Realist Keane joins style debate
Roy admits Ireland have not kept the ball well for 30 years
There's an amount of soul-searching going on at the moment about Ireland's football and Roy Keane is never a bad man to tap into for an honest assessment.
Since the 2-2 draw in Belgrade, a decent away point celebrated by the pragmatic but heavily criticised for the performance, many different strands have come together to form the discussion.
At the core of the debate is a question. Why can't Ireland's senior international players keep the ball when they need to and use it well when they have it?
The subtext is about schoolboy football's rapid emasculation by Ruud Doktor's grand plan to hand all our best kids over to the League of Ireland, an entity which has singularly failed to look after itself properly for decades.
It's about the League of Ireland's ongoing struggle for survival, contrasted in such a surreal way by Dundalk's heroics and the disconnect between it and just about every other part of 'the football family'.
It is also about the FAI's 'problem child' attitude to what should be the top of Ireland's football pyramid and years of open warfare between different affiliates at all levels.
But, fundamentally, this is about why many of our most talented footballers seem unable to pass and keep the ball for any length of time without panicking.
If you listen to Keane and indeed Richard Dunne before him, there has been a problem with retaining possession for 30 years and not just in the senior international team.
"I think Irish teams, I would like to think, could have been retaining the ball better for the last 30 years, not just three months," said Keane, sharpening the focus of the argument immediately.
"It is a big problem in the game for us.
"It's not just the senior teams, I'm going back to when I was involved in the underage teams. We have always found it difficult to keep the ball.
"Look the criticism you take with a pinch of salt, just as you take the plaudits with a pinch of salt, because it is a game of opinions and people want to say we could have done better in possession against Serbia, then I probably wouldn't disagree with them."
Asked whether the rot set in during Jack Charlton's time, Keane wasn't sure.
"I don't know about Jack changing it.
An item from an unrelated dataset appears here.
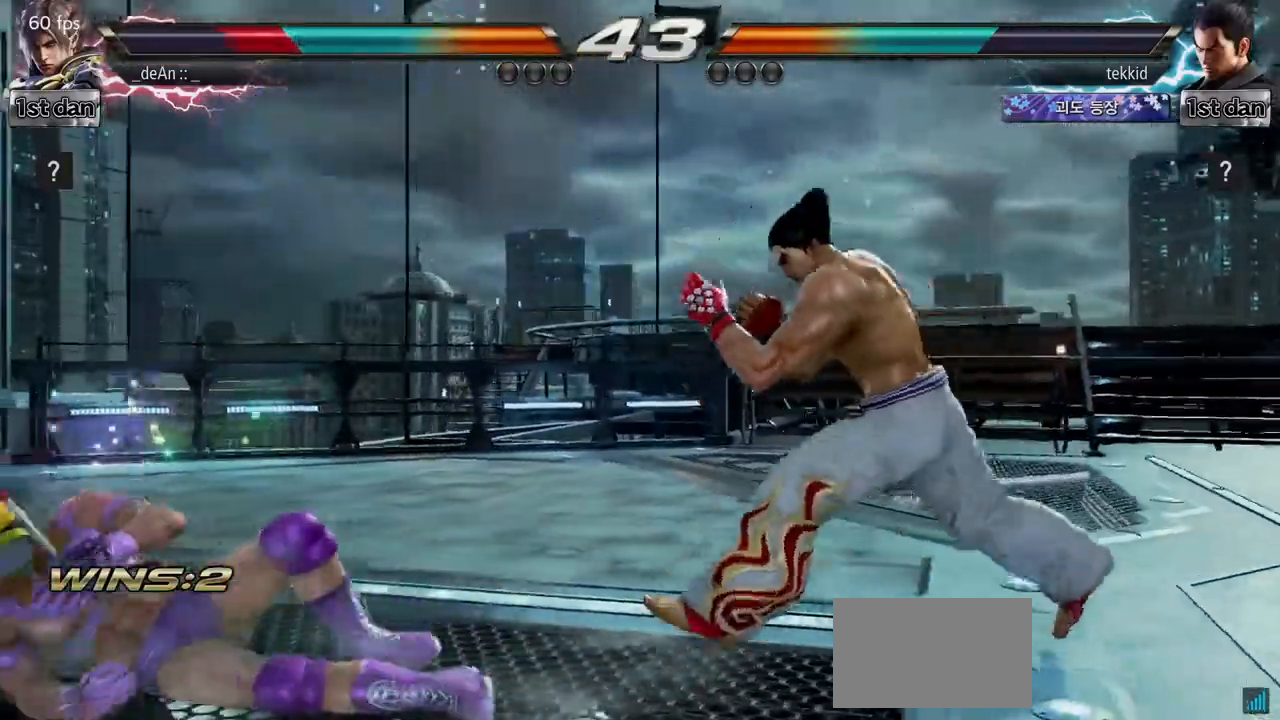
{"buttons": [], "left_stick": "left", "events": [[167, "SQUARE", "up"]]}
I don't really know how Ireland played before that. It might be longer, it might be less."
Has he figured out why Ireland struggle in possession?
"The quality of the players maybe, looking after the ball? Having said that, I played with some really good players for Ireland and I don't remember ever keeping the ball that great.
"I could be wrong and someone might remind me, but I don't ever remember having 60pc or 70pc possession away from home and absolutely hammering a team.
"My experience with Jack and Mick (McCarthy) and Brian Kerr? I don't think we kept the ball very well.
"You say about the DNA, if the DNA is to show fight and heart and grit then that is a nice DNA to have."
It can't really be about football DNA which hard-wires a genetic need to lump the ball long.
Dundalk are demonstrating brilliantly that Irish players can play a more fluent game, but Keane and Martin O'Neill must be pragmatic.
"We are working on the players. It depends what they are doing at club level. You'll get decent possession at Bournemouth and Derby.
"Can we keep the ball? Our style will never be 60 passes between our two centre-halves. Get the ball in the box and score goals.
"You can talk about the things we don't do well, but when you think about the things we do well, the honesty of the players, the desire, bits of quality, two goals away from home, whatever way you look at it, is never an easy thing to do.
"Against Serbia, who are no mugs, that was good. If we went away to a lesser team, and got battered, then that would be different.
"Everyone still loves watching Barcelona and Brazil and, of course, it would be great if we could just keep the ball and everyone was comfortable in possession and wear teams down and pick holes in them and get balls down the side of people and have that bit of magic.
"But we're also there to win football matches. It's a balancing act. That's the key," said Keane.